Nog voor het eerste mijlpaaltje, waarop met stenen letters was geschreven hoeveel afstand er lag tot de Eeuwige Stad, ontmoette hij zijn eerste beproeving. Een ekster, in de volle pracht van haar zwart en wit, zat op de rand van een waterbak en spiegelde zichzelf met zoveel ijdelheid dat Marcus, die geen vleugel had en daarom ook geen ijdelheid kende, bijna medelijden kreeg. Maar toen de vogel de kleinste rimpel in het water zag bewegen, dook zij, niet om te drinken maar om te grijpen, want voor wie op hoogte leeft lijkt wat beneden krioelt slechts voedsel. Marcus, die niet snel is maar wel gewend aan nauwe openingen, dook onder een steen en spreidde zijn voeten als wortels, en de bek van de ekster stuitte op leegte. “Klein ding, ” kraste zij, “waarom haast gij u? De wereld is groot, het leger ver weg, en uw lichaam zacht.” Marcus antwoordde niet met woorden, want voor vogels verspilt men geen taal, maar door een stap: en die stap was het eerste bewijs dat wie volhardt de spot van de hoger geplaatsten niet beantwoordt met boosheid, maar met voortgang.
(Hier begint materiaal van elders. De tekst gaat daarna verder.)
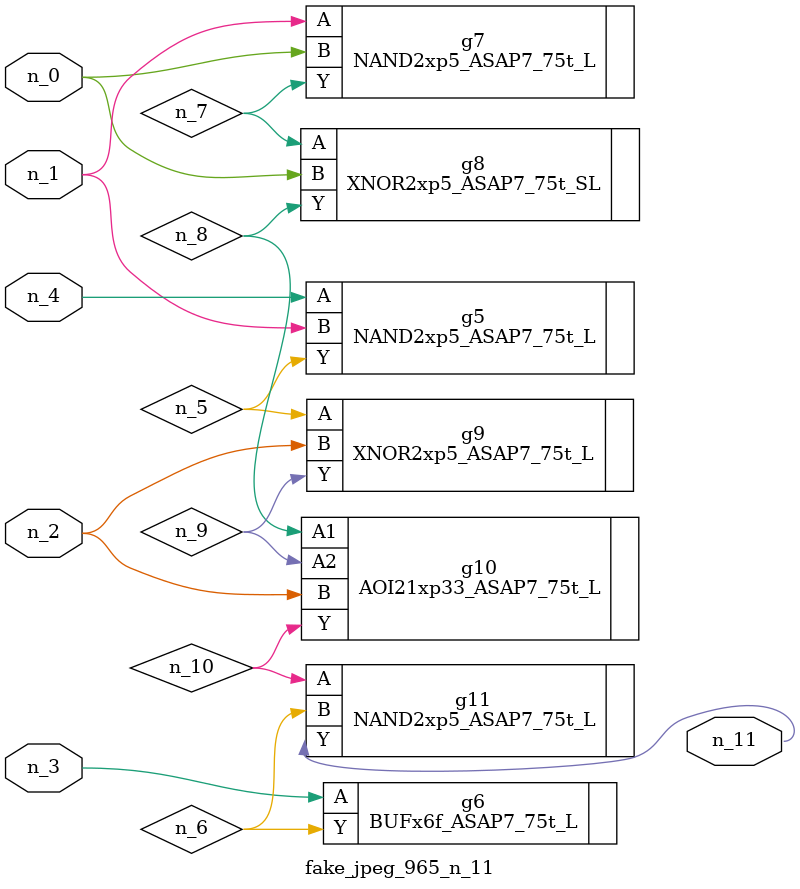
<source format=v>
module fake_jpeg_965_n_11 (n_3, n_2, n_1, n_0, n_4, n_11);

input n_3;
input n_2;
input n_1;
input n_0;
input n_4;

output n_11;

wire n_10;
wire n_8;
wire n_9;
wire n_6;
wire n_5;
wire n_7;

NAND2xp5_ASAP7_75t_L g5 ( 
.A(n_4),
.B(n_1),
.Y(n_5)
);

BUFx6f_ASAP7_75t_L g6 ( 
.A(n_3),
.Y(n_6)
);

NAND2xp5_ASAP7_75t_L g7 ( 
.A(n_1),
.B(n_0),
.Y(n_7)
);

XNOR2xp5_ASAP7_75t_SL g8 ( 
.A(n_7),
.B(n_0),
.Y(n_8)
);

AOI21xp33_ASAP7_75t_L g10 ( 
.A1(n_8),
.A2(n_9),
.B(n_2),
.Y(n_10)
);

XNOR2xp5_ASAP7_75t_L g9 ( 
.A(n_5),
.B(n_2),
.Y(n_9)
);

NAND2xp5_ASAP7_75t_L g11 ( 
.A(n_10),
.B(n_6),
.Y(n_11)
);


endmodule
</source>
Zo bereikte hij de Via Appia, die met haar stenen platen als grote rechthoeken van de dag door het land sneed, en hij merkte dat waar mensen hun wegen recht maken, de mieren juist krom gaan; en hij, die zowel van mensen als van mieren iets begreep, koos een middenweg, half steen, half berm, zodat hij de snelheid van de eerste en de veiligheid van de tweede zou bezitten. Daar ontmoette hij een muis, voor wie hij niet bang was want zij is meer vriend dan vijand, althans zolang de schaarste niet tikt in de ribben. “Waarheen, wandelaar met te veel voeten?” vroeg de muis, en haar snorharen bewoog de wind alsof het veertjes waren aan een helm. “Naar Roma, ” zei Marcus, “om soldaat te worden onder de adelaars.” De muis lachte zonder spot, want zij kende de ironie van het lot. “Adelaars, ” zei zij, “eten graag muis, maar ik heb gehoord dat zij een duizendpoot te veel werk vinden: te veel happen voor te weinig vlees. Ga, en mocht ge de stad bereiken, zoek de mensen die zich bukken; bij hen is barmhartigheid.” Met die raad in zijn hoofd, want hij had geen oren die wij kunnen zien, maar wel een geweten dat hoort, ging Marcus verder.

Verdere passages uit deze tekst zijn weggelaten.